*** Opening of RECORDS FOR THIS EXERCISE ***
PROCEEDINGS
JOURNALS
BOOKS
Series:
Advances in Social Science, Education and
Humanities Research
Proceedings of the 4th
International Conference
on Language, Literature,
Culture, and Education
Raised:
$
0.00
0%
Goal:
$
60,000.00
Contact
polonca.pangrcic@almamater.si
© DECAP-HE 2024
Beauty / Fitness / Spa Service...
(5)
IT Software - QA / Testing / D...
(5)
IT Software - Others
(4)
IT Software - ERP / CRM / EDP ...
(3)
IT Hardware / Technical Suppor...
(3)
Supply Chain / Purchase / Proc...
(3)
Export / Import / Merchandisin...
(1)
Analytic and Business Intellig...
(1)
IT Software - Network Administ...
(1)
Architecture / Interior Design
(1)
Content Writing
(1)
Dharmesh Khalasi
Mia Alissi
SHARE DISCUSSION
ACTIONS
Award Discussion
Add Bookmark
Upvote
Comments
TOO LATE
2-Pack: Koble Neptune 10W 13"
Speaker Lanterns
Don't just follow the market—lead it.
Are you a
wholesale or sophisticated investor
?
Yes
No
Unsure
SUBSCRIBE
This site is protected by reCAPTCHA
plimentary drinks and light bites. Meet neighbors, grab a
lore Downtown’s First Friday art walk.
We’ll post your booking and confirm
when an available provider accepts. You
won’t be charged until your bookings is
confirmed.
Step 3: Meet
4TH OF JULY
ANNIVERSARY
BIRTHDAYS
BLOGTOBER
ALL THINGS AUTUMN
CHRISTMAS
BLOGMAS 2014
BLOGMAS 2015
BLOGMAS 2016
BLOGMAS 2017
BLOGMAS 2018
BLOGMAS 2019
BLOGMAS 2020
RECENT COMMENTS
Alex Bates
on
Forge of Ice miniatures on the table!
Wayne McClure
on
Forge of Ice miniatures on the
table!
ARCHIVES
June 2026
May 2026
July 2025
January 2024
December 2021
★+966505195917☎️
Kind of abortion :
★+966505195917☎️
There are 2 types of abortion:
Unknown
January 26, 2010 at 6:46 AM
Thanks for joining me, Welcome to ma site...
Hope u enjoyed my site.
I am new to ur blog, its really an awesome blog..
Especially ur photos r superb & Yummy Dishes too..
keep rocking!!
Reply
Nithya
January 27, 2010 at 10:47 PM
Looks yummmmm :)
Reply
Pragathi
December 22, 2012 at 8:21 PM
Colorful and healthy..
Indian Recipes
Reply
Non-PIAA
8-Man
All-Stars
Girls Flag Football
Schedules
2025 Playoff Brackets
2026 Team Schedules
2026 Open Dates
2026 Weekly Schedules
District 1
*** Close of RECORDS FOR THIS EXERCISE ***
Each line with the word "Schedules" in the records above belongs in the result; copy all of them.

Schedules
2026 Team Schedules
2026 Weekly Schedules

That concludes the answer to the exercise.